The texts, being released by lawmakers and reviewed by US media, include a July 2016 exchange in which Strzok and Page mock Congress as "less than worthless and "utterly contemptable" amid lawmakers' questioning of then-FBI Director James Comey over his suspected leniency in the Clinton email server case.
Strzok, who was removed from his position in the ongoing investigation led by special counsel Robert Mueller into Russia's alleged meddling into US election last year, also gloats in the newly revealed texts about Comey's ability to keep cool amid questioning about why he decided not to seek criminal charges against Clinton.
"God he is SO good," Strzok wrote. "I know," Page replied. "Brilliant public speaker. And brilliant distillation of fact."
Other texts, including Strzok's disparaging characterization of Virginia residents who voted against Democrat Jill McCabe's bid for a State Senate seat as "ignorant hillbillys (sic)," further showed the extent of the FBI employee's partisan bias.
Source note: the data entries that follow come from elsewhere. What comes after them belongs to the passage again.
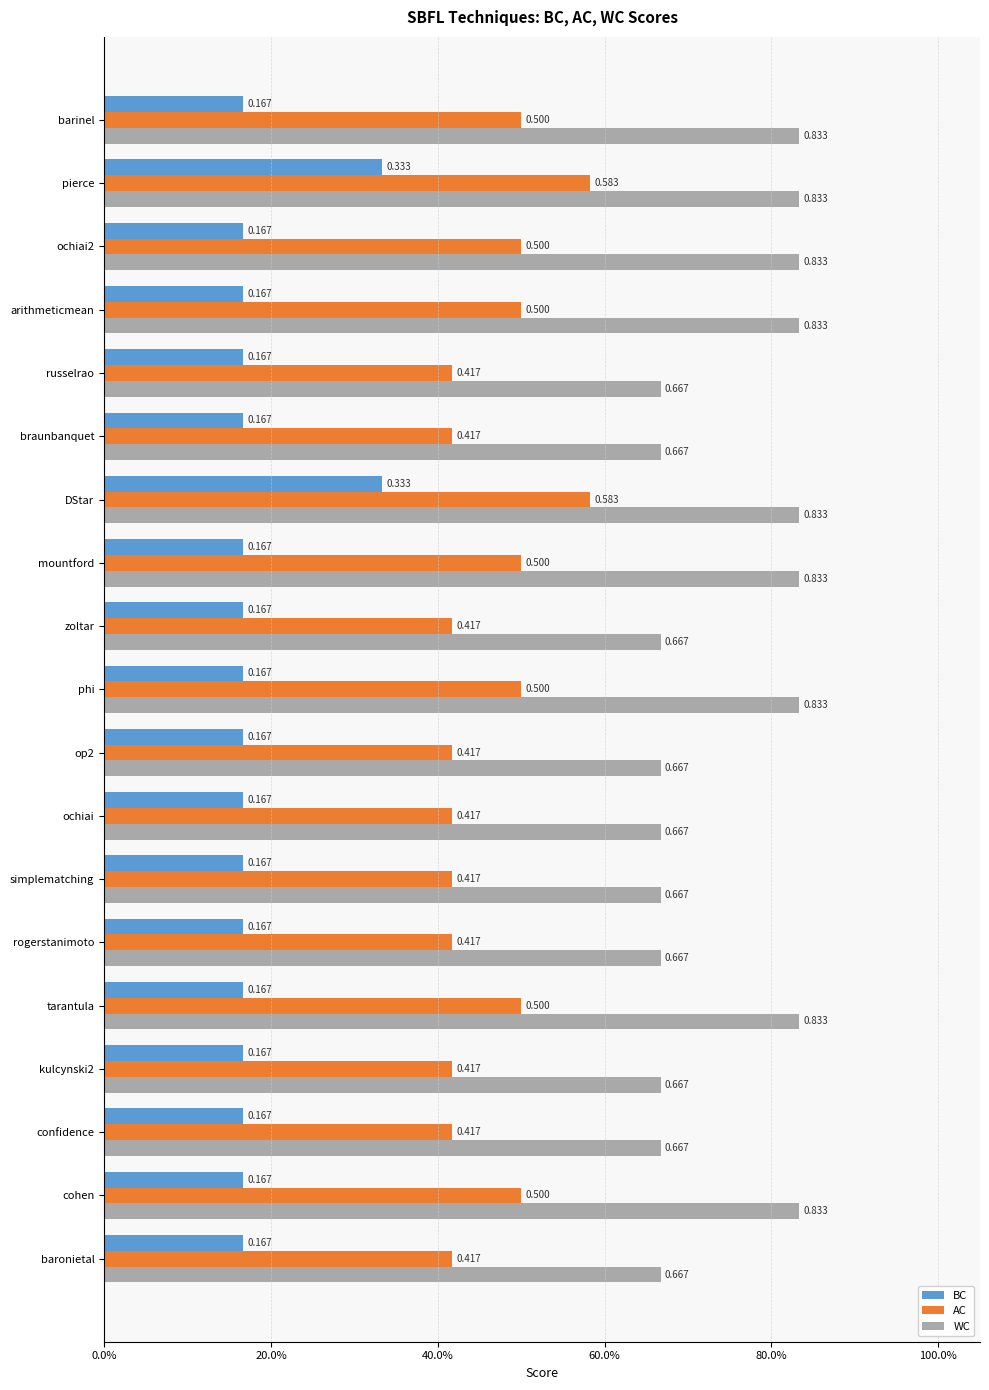

Which series has the largest total across all categories?

WC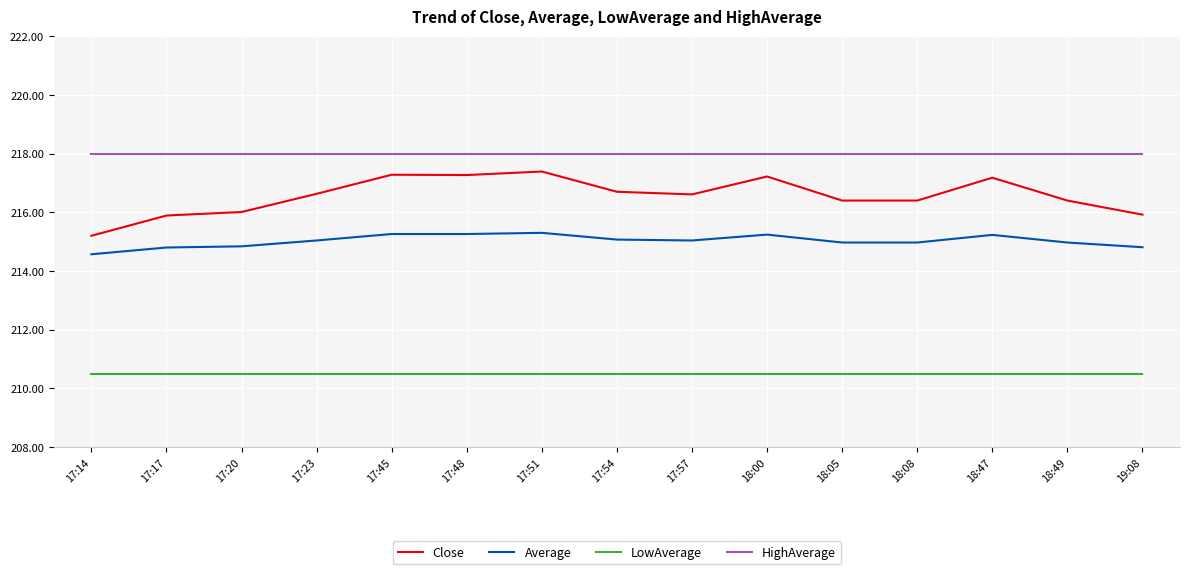

Is the value of HighAverage at 17:17 greater than the value of LowAverage at 17:48?

Yes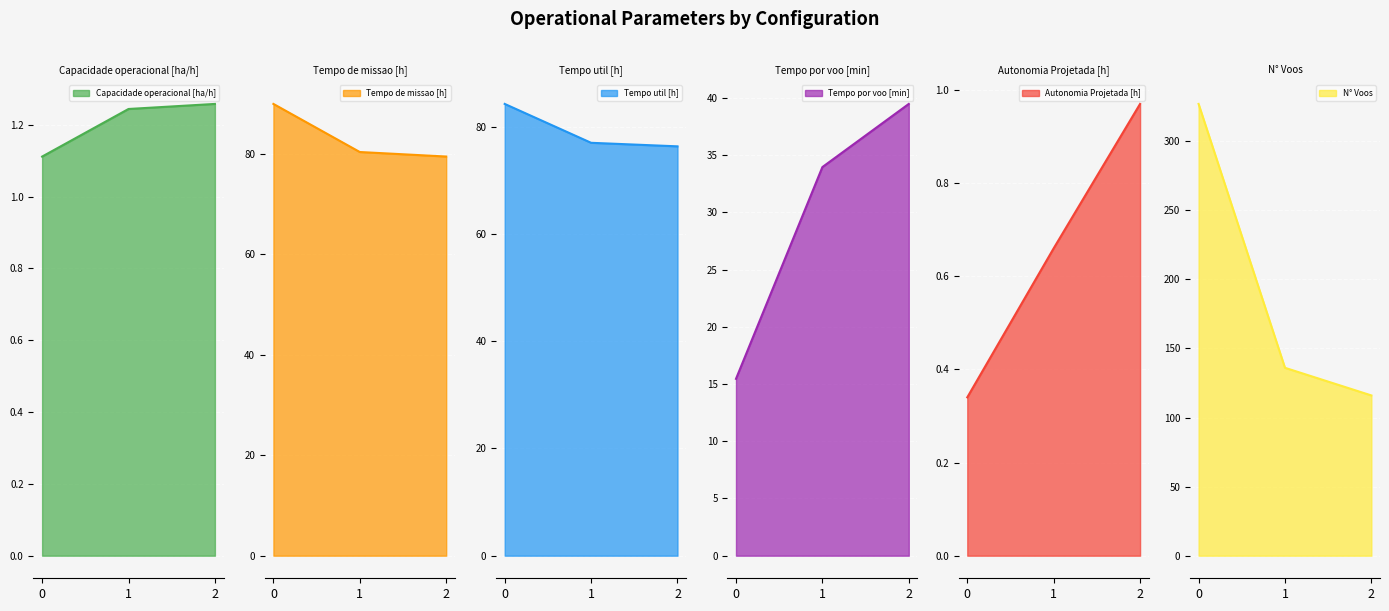

How many lines are shown in the chart?

6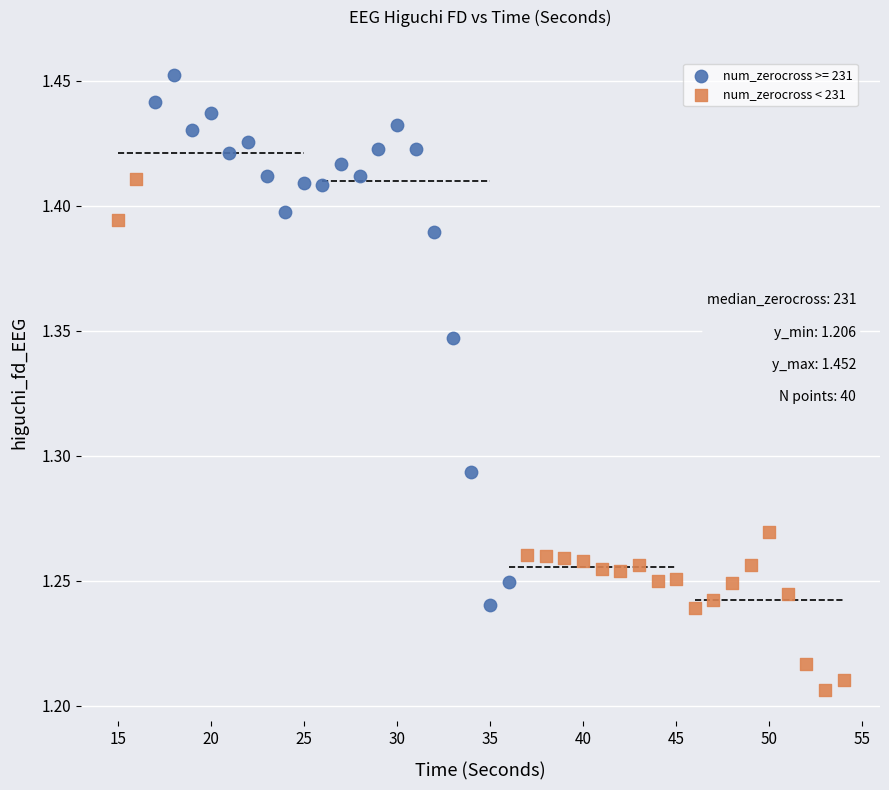

Which series contains the lowest Y value?

num_zerocross < 231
Page and Strzok, engaged in an extramarital affair over a period of several years, came under fire in late 2017 after a series of text messages, including one in which they called Trump a "loathsome human" and an "f***ing idiot" were made public. In addition to their criticisms of Trump, the FBI employees had attacked whistleblowers such as Julian Assange and supporters of Bernie Sanders, and showed extreme sympathy for Hillary Clinton. President Trump has described the texts as 'treasonous.' In addition to revealing the level of bias in the Clinton probe, the texts have given Republican lawmakers ammunition against the Mueller probe's suspected bias against the president.